Document extract:
== Segment start ==
On Nov. 12, around two weeks after earthquakes of magnitude 6.6 and 6.5 and numerous aftershocks hit provinces in Mindanao, a 13-day old Facebook (FB) Page named RUDY Baldwin posted two photos: one of a huge tsunami, and another of a collapsed and ruined building.

The images came with a long write-up claiming the Phivolcs has already confirmed that a “magnitude 8” quake caused by the movement of the West Valley Fault across Metro Manila and surrounding provinces might hit anytime. It said “30-meter-high waves” are no joke, and warned readers to prepare for the movement of the Manila Trench, a deep-sea trench located in the West Philippine Sea.

.The page said the fault line’s movement, which “may affect the San Manuel Fault Line” in Pangasinan, might trigger tsunami waves in the province as high as “32-feet tall.”

This post is misleading.

While it is true that the Phivolcs has released a statement advising the public to prepare for ‘“The Big One’,” the agency never said that it will be a “magnitude 8” earthquake causing tsunamis with waves as tall as “32 feet” or “30 meters.”

Instead, it is possibly an intensity 7 earthquake that will rock the whole of Metro Manila and nearby provinces of Bulacan, Rizal, Cavite, and Laguna once “The Big One” strikes, according to an explanatory video released by Phivolcs on their official FB page.

Magnitude refers to the “energy released by an earthquake” and is measured by a device called a seismograph, while intensity is the “strength of an earthquake” based on its effects to people, objects, and the surroundings.

RUDY Baldwin’s write-up is only a rehash of a February 2017 FB post of local radio station DWCM Aksyon Radyo Pangasinan about “The Big One’s” possible effects on Pangasinan, published some days after Surigao Del Norte was hit by a magnitude 6.7 earthquake in 2017.

Some of the details in the write-up echo a 2014 GMA News report where Phivolcs Director Renato Solidum warned of a possible 32-feet tsunami that Western Bataan — not Pangasinan — might experience if the Manila Trench moves and causes a magnitude 8.2 earthquake.

A reverse image search showed the tsunami photo accompanying the text is actually a 2013 illustration of a Mega-Tsunami by artist Chris Wren and was originally published in BBC Magazine. Meanwhile, the second photo was taken in 1999 during the aftermath of an earthquake in Taiwan, the metadata of a high-definition copy of the image showed.

Moreover, predictions of when, where, and how strong an earthquake will be “is not yet possible,” as stated by the United States Geological Survey (USGS). The PHIVOLCS, in its FB Page, has also already released a warning against false reports carrying predictions of earthquakes and tsunamis.

RUDY Baldwin’s misleading post got more than 14,000 comments and 18,000 reactions. It was shared more than 51,000 times by social media users.
== Segment end ==
Task:
Answer these questions using the fact-check on the earthquake post:
1. How old was the RUDY Baldwin Facebook page when it posted on Nov. 12?
2. What intensity of earthquake does the Phivolcs video say could rock Metro Manila when "The Big One" strikes?
3. How many times was the misleading post shared?
The items come from a different source.

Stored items
== Segment start ==
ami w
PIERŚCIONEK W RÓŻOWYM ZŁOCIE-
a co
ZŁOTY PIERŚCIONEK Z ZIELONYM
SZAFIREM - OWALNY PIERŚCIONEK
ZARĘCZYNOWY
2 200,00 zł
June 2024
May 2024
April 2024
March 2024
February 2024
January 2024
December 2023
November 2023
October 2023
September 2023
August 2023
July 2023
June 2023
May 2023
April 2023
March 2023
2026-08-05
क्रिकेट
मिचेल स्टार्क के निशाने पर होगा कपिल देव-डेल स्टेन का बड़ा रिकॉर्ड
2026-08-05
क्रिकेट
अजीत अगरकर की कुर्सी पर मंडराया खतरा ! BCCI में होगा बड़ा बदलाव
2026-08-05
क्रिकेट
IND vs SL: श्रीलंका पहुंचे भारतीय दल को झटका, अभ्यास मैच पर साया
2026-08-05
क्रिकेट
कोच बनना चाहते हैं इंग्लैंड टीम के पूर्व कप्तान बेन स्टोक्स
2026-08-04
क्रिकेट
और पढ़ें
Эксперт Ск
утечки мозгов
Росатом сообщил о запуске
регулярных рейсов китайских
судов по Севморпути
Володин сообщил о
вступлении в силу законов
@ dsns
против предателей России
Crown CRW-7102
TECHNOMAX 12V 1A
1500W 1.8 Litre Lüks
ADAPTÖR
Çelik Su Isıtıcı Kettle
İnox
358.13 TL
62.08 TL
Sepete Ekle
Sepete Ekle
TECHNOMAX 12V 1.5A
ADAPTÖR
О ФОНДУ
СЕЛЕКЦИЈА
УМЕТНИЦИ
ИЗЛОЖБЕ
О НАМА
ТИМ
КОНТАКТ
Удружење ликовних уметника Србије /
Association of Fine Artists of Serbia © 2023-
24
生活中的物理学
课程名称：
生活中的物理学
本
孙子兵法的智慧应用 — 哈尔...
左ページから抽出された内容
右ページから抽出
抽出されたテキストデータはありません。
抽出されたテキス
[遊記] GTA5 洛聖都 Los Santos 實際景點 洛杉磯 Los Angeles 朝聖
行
== Segment end ==
Written solution:
1. 13 days old.
2. An intensity 7 earthquake.
3. More than 51,000 times.